The Occupational Safety and Health Administration (OSHA) of the U.S. Department of Labor has cited Capeway Roofing Systems, Inc., of Westport, Massachusetts, for alleged WILLFUL, REPEAT, SERIOUS and other violations of the Occupational Safety and Health Act at a fire station construction project in South Weymouth, Mass., and has proposed penalties totaling $119,000 for the alleged violations.

According to Brenda Gordon, OSHA area director for Boston and Southeastern Massachusetts, the alleged violations were uncovered during an OSHA inspection of the fire station construction project located at 246 Park Ave., South Weymouth, Mass. She noted that the inspection took place on April 24, 2000, and revealed that employees of Capeway Roofing Systems, who were constructing the roof of the station, were completely unprotected from falls of over 20 feet.

"This was a very hazardous work site situation," Gordon said, "created by an employer who is well aware of OSHA's fall protection safety standards, since this employer has been cited for similar violations before. It's unfortunate when any employer exposes employees to a hazardous workplace situation, but it's totally inexcusable when an employer fully aware of applicable safety requirements willfully does so.

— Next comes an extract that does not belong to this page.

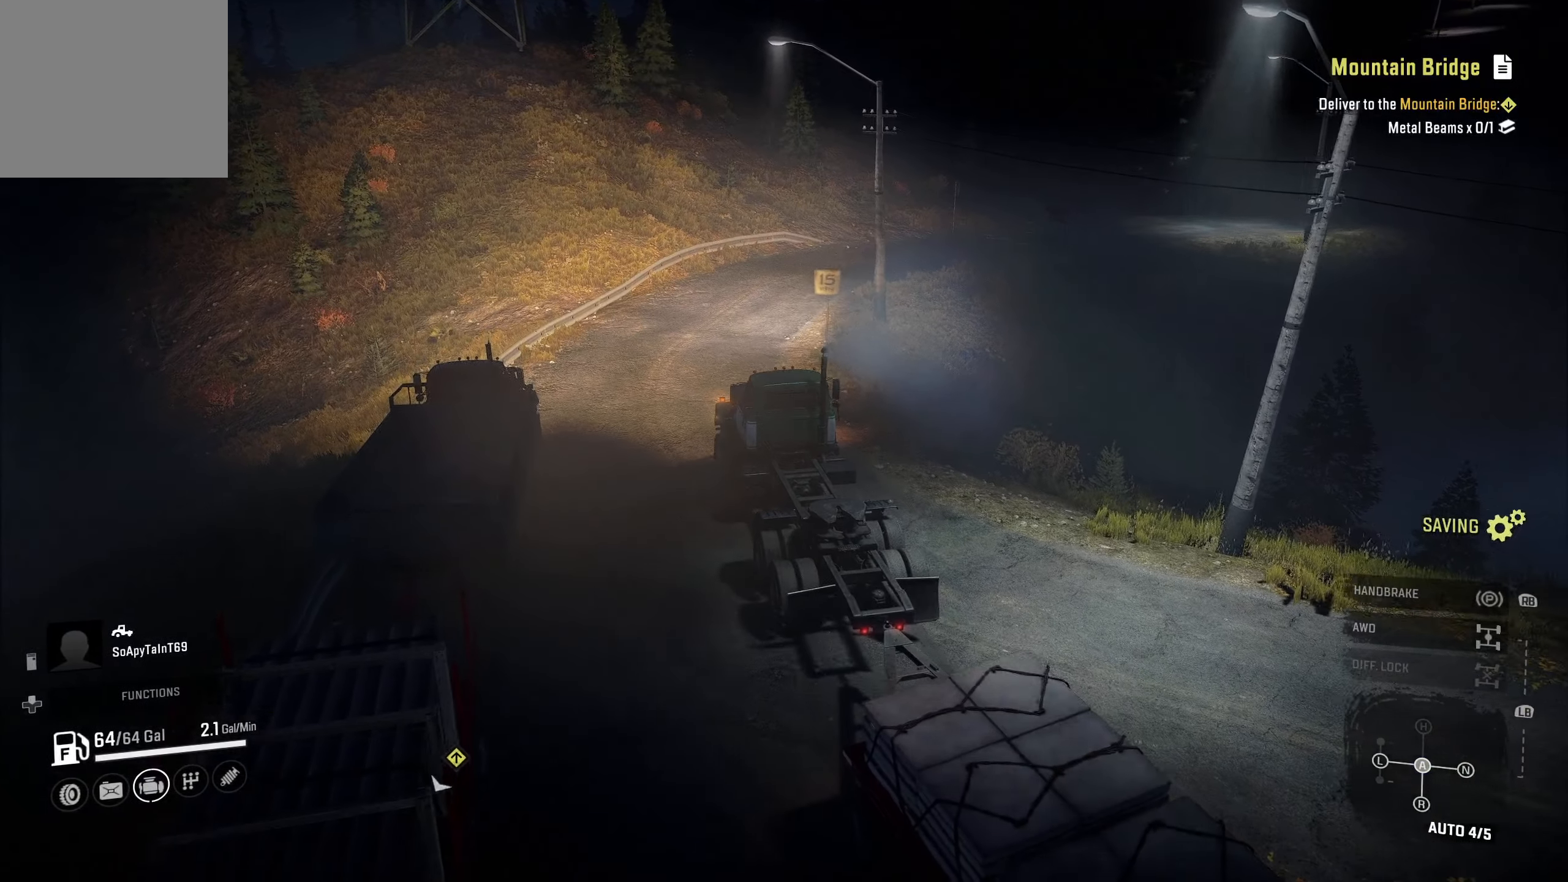
{"buttons": ["R2"], "left_stick": "center", "right_stick": "center", "events": []}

That's why we are citing Capeway Roofing Systems for alleged willful and repeat violations, as well as serious and other violations of OSHA's fall protection requirements."

Specifically, the company is being cited for:

  • One alleged WILLFUL violation, carrying a proposed penalty of $63,000, for: requiring employees to work on a steeply pitched roof between 21 to 26 feet above the ground with no fall protection;

  • Three alleged REPEAT violations, including proposed penalties totaling $44,000, for: failing to protect employees walking and working on low sloped roofs from falls ranging from over six feet to over 20 feet [the employer has been cited previously for similar violations three times]; creating over-head hazards and fall hazards by storing roofing materials and equipment within a few feet of roof edges [the employer was previously cited once for a similar violation]; and, failing to train employees to recognize the hazards of working on roofs and failing to train them in the use of fall protection systems [the employer has been cited once for similar violations].

  • Four alleged SERIOUS violations, carrying proposed penalties totaling $12,000, for: failure to require employees to wear hard hats on a construction project; allowing employees to use a tubular welded frame scaffold 20 feet above the ground with no fall protection; ineffective use of a safety monitor; and, failure to provide a portable ladder which extended three feet above the landing surface and/or failure to provided a handhold device to assist employees in safely mounting and dismounting the ladder.

  • One other-than-serous violation with no proposed penalty for failure to replace personal fall arrest equipment with badly rusted hardware.

A willful violation is defined by OSHA as one committed with an intentional disregard of, or plain indifference to, the requirements of the Occupational Safety and Health Act and regulations.

A repeat violation is defined by OSHA as one where, upon reinspection, a substantially similar violation is found.

A serious violation is defined as one in which there is substantial probability that death or serious physical harm could result, and the employer knew, or should have known, of the hazard.

An other-than-serious violation is a condition which would probably not cause death or serious physical harm, but would have a direct and immediate impact on the safety and health of employees.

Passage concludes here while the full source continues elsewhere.